Losing a loved one is tough, and during the holidays the lights and the cheer and the get-togethers can make it even more painful.
Just ask Jennie Fuentes. She lost one of her daughters to cancer in May. She was 36.
“I lost a part of me,” said Fuentes, who remembers her daughter, also named Jennie, as a loving mother who liked simple pleasures like going to the park or watching her nephew play baseball. Jennie Trevino went from a socially active young mother to a bedridden cancer patient in months.
Trevino’s decline was heartbreaking, said her mother, who became her caretaker. Not only was it difficult to watch her daughter get progressively worse, Fuentes also had to think about her daughter’s four children, ages 18, 16, 12 and 8, who were going through their own ordeals. The children had to be separated from each other to live with other relatives when Trevino came home so her mother could care for her.
Fortunately, said Fuentes, Hospice of Santa Barbara was there to aid her through her tough time.
“They sent visiting nurses for six months,” said Fuentes. They also provided grief counselors and some financial assistance.
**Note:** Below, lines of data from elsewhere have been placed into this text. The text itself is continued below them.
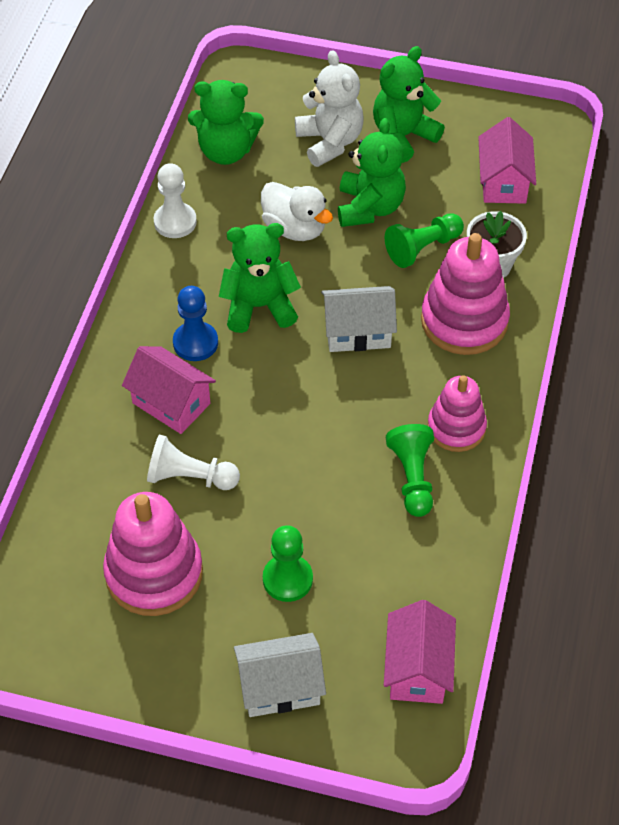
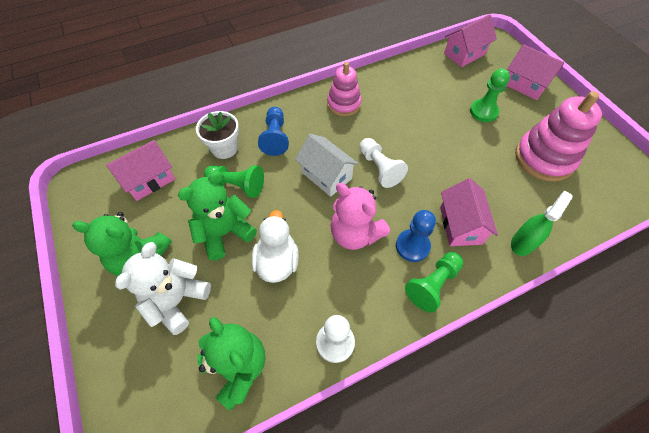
camera: 130 degrees left, 5 degrees up
white pawn [147,435,240,490] -> white pawn moved to [359,138,408,188]
green teddy bear [219,223,301,333] -> pink teddy bear [331,183,390,250]
white house [234,633,326,717] -> pink house [507,44,564,100]
green pawn [386,424,434,517] -> green pawn moved to [405,252,463,313]
pink stacking toy [421,233,510,355] -> blue pawn [258,107,289,156]
none -> green spray bottle [511,190,573,256]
For the children, the hospice sent mentors, which was key for Fuentes, who worried over the effects of grief and lack of guidance for them. Fuentes was also given training to help her adapt to her new situation and raise children who have lost a parent.
The eight months after the cancer was found to have metastasized to Trevino’s brain was too long a time to see her suffer, too short a time to say goodbye.
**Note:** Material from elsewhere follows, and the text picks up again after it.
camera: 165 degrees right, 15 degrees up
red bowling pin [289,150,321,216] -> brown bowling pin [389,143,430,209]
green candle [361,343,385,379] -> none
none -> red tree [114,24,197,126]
“Eight months felt like eight days,” said Fuentes, who managed to get all four grandchildren under her roof toward the end of Trevino’s life.
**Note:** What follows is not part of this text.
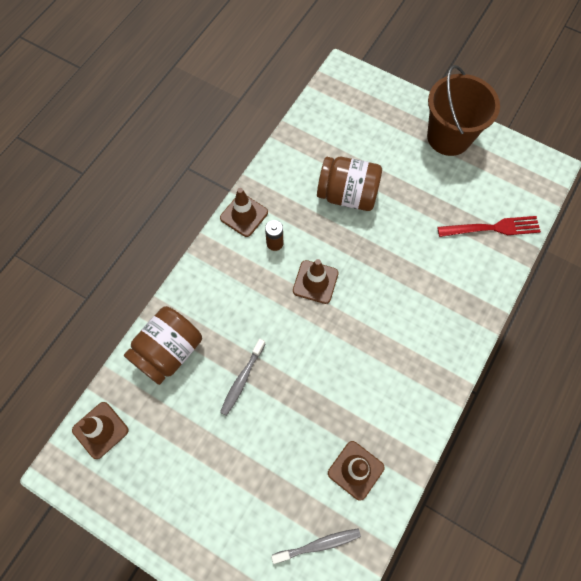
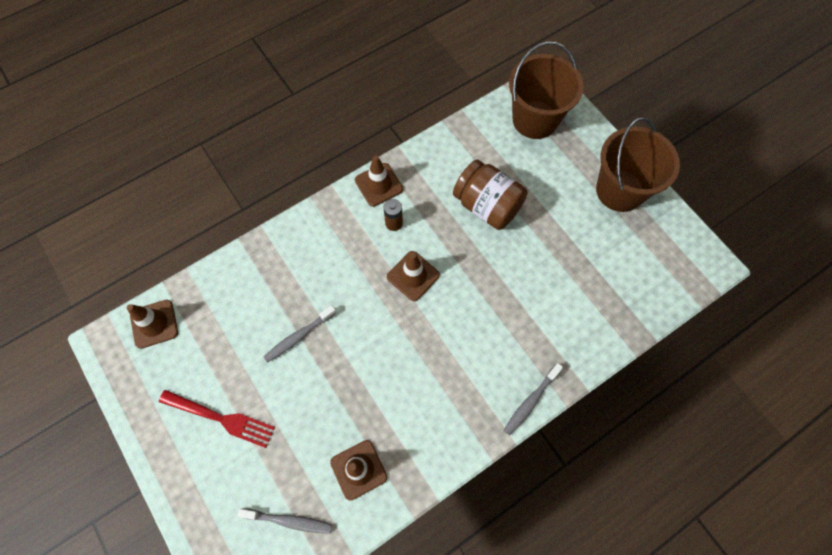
camera: 25 degrees right, 0 degrees up
brown jar [124,306,202,385] -> none
red fork [437,216,541,237] -> red fork moved to [159,390,275,448]
none -> grey toothbrush [504,363,563,435]
none -> brown bucket [509,42,584,139]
Fuentes may have gotten over the hardest part, and she’s pleased to see her grandkids fully participating in their young lives. She knows, however, that the holidays could present a challenge to her and her newly reorganized family. The recent illnesses of her husband and daughter Belinda — one from pneumonia, the other from a staph infection — have been a source of anxiety, and the festive social mood of the holidays might serve to highlight the family’s recent loss.
“I still feel an emptiness inside me,” she said.
Lighting Up Lives
Hospice of Santa Barbara holds special ceremonies in Santa Barbara, Goleta and Carpinteria each year. Called “Light Up a Life,” these gatherings celebrate the lives of loved ones lost. You can participate over the next week:
Dec. 2, 5:30 p.m., Santa Barbara, Lobero Theatre front lawn, 33 E. Canon Perdido
Dec. 8, 5:30 p.m., Carpinteria, Hollyhock Cottage, 789 Linden Ave.
But she knows better than to succumb to the grief. Instead, she said, she’s making the effort to involve her family in the holidays by decorating the home for the season.
In fact, for Fuentes, maintaining contact is essential for people who are grieving over the loss of a loved one, and the first thing she advises to people who have just lost someone close to them.
“I would tell them to keep their bonds with others,” she said. “Hugs are important. Reach out and try to make someone happy.”
She also advises keeping the deceased loved one’s memory alive, something she does with her daughter.
“I go to the cemetery every week and tell Jennie what her children are up to,” she said. She also has pictures around the house to remind her grandchildren about their mother.
“Sometimes we just sit down and talk and try to make sure everyone is all right,” she said.
And when it’s time to grieve, she’s grateful that hospice is still there to help her bear the weight.
The family will be all right, she said. Hospice of Santa Barbara “has been very good” to her, and for her daughter and her grandchildren’s sake, she won’t be daunted by the grief and loss.
“I think Jennie’s given me a lot of strength,” she said.